I DIED for beauty, but was scarce
Adjusted in the tomb,
When one who died for truth was lain
In an adjoining room.

He questioned softly why I failed?
“For beauty,” I replied.
“And I for truth,—the two are one;
We brethren are,” he said.

And so, as kinsmen met a night,
We talked between the rooms,

Until the moss had reached our lips,
And covered up our names.

Holy Sonnet X
by: John Donne

Death, be not proud, though some have called thee
Mighty and dreadful, for thou art not so;
For those whom thou think'st thou dost overthrow,
Die not, poor Death, nor yet canst thou kill me.
From rest and sleep, which but thy pictures be,
Much pleasure; then from thee much more must flow,
And soonest our best men with thee do go,
Rest of their bones, and soul's delivery.
Thou art slave to fate, chance, kings, and desperate men,
And dost with poison, war, and sickness dwell;
And poppy or charms can make us sleep as well
And better than thy stroke; why swell'st thou then?
One short sleep past, we wake eternally,
And death shall be no more; Death, thou shalt die.


Re: death poems
Posted by: Chesil (---.neo.rr.com)
Date: May 21, 2002 06:08AM

Dylan Thomas (1914-1953)


And Death Shall Have No Dominion

And death shall have no dominion.
Dead men naked they shall be one
With the man in the wind and the west moon;
When their bones are picked clean and the clean bones gone,
They shall have stars at elbow and foot;
Though they go mad they shall be sane,
Though they sink through the sea they shall rise again;
Though lovers be lost love shall not;
And death shall have no dominion.

And death shall have no dominion.
Under the windings of the sea
They lying long shall not die windily;
Twisting on racks when sinews give way,
Strapped to a wheel, yet they shall not break;
Faith in their hands shall snap in two,
And the unicorn evils run them through;
Split all ends up they shan't crack;
And death shall have no dominion.

And death shall have no dominion.
No more may gulls cry at their ears
Or waves break loud on the seashores.
Where blew a flower may a flower no more
Lift its head to the blows of the rain;
Though they be mad and dead as nails,
Heads of the characters hammer through daisies;
Break in the sun till the sun breaks down,
And death shall have no dominion.


Re: death poems
Posted by: Glenda (---.dallas-02rh15rt-tx.dial-access.att.net)
Date: May 21, 2002 09:52AM

Condolence--Dorothy Parker

They hurried here, as soon as you had died,
Their faces damp with haste and sympathy,
And pressed my hand in theirs, and smoothed my knee,
And clicked their tongues, and watched me, mournful-eyed.
Gently they told me of that Other Side-
How, even then, you waited there for me,
And what ecstatic meeting ours would be.
Moved by the lovely tale, they broke, and cried.

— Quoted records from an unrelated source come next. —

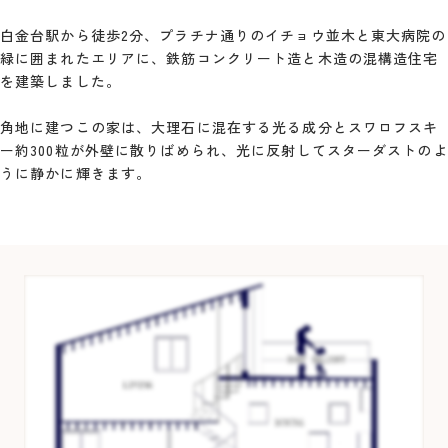
白金台駅から徒歩2分、プラチナ通りのイチョウ並木と東大病院の
緑に囲まれたエリアに、鉄筋コンクリート造と木造の混構造住宅
を建築しました。
角地に建つこの家は、大理石に混在する光る成分とスワロフスキ
ー約300粒が外壁に散りばめられ、光に反射してスターダストのよ
うに静かに輝きます。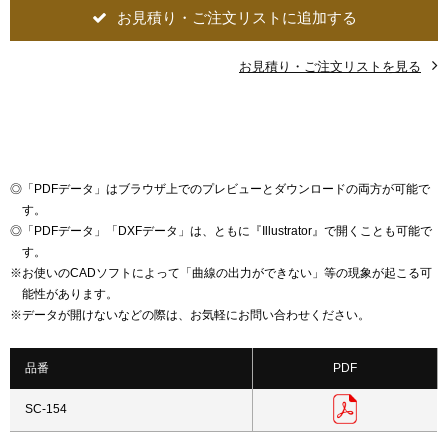
お見積り・ご注文リストに追加する
お見積り・ご注文リストを見る
◎
「PDFデータ」はブラウザ上でのプレビューとダウンロードの両方が可能で
す。
◎
「PDFデータ」「DXFデータ」は、ともに『Illustrator』で開くことも可能で
す。
※
お使いのCADソフトによって「曲線の出力ができない」等の現象が起こる可
能性があります。
※
データが開けないなどの際は、お気軽にお問い合わせください。
品番
PDF
SC-154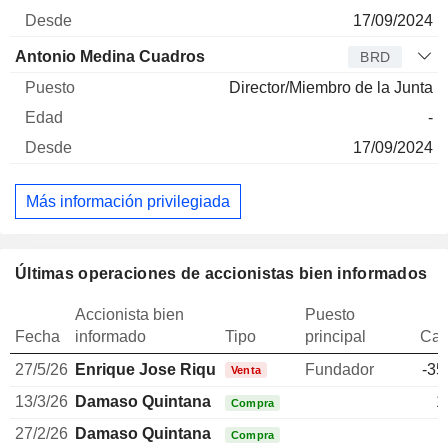
17/09/2024
Antonio Medina Cuadros
BRD
Director/Miembro de la Junta
-
17/09/2024
Más información privilegiada
Últimas operaciones de accionistas bien informados
Accionista bien
Puesto
Fecha
informado
Tipo
principal
Can
27/5/26
Enrique Jose Riquelme Vives
Fundador
-35
Venta
13/3/26
Damaso Quintana Pradera
1
Compra
27/2/26
Damaso Quintana Pradera
Compra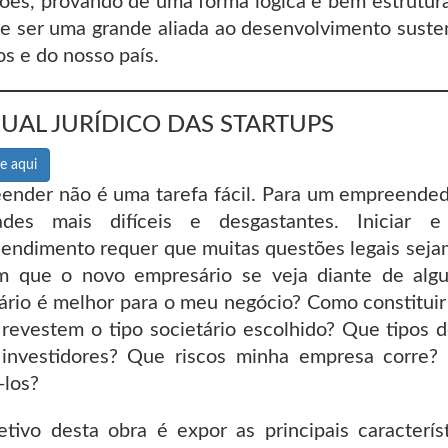
ções, provando de uma forma lógica e bem estrutura
de ser uma grande aliada ao desenvolvimento susten
s e do nosso país.
UAL JURÍDICO DAS STARTUPS
e aqui
ender não é uma tarefa fácil. Para um empreended
dades mais difíceis e desgastantes. Iniciar
endimento requer que muitas questões legais sejam
 que o novo empresário se veja diante de algu
tário é melhor para o meu negócio? Como constitu
 revestem o tipo societário escolhido? Que tipos 
investidores? Que riscos minha empresa corre?
-los?
etivo desta obra é expor as principais caracterís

And when I smiled, they told me I was brave,
And they rejoiced that I was comforted,
And left to tell of all the help they gave.
But I had smiled to think how you, the dead,
So curiously preoccupied and grave,
Would laugh, could you have heard the things they said.


Re: death poems
Posted by: Olivier (---.11-203-24.mtl.mc.videotron.ca)
Date: May 21, 2002 05:55PM

Do not stand at my grave and weep
I am not there. I do not sleep.
I am a thousand winds that blow.
I am the diamond glints on snow.
I am the sunlight on ripened grain.
I am the gentle autumn rain.
When you awaken in the morning's hush
I am the swift uplifting rush
Of quiet birds in circled flight.
I am the soft stars that shine at night.
Do not stand at my grave and cry;
I am not there. I did not die.

Mary E. Frye


Re: death poems
Posted by: sab' (194.167.255.---)
Date: May 23, 2002 08:54AM

Hello,

John Keats wrote a lot of poems about death because he was scared of it but thanks to his works, he managed to consider death as something "good" or "beautiful", cf his poem : Ode to Autumn.
You can find it on the official site of John Keats.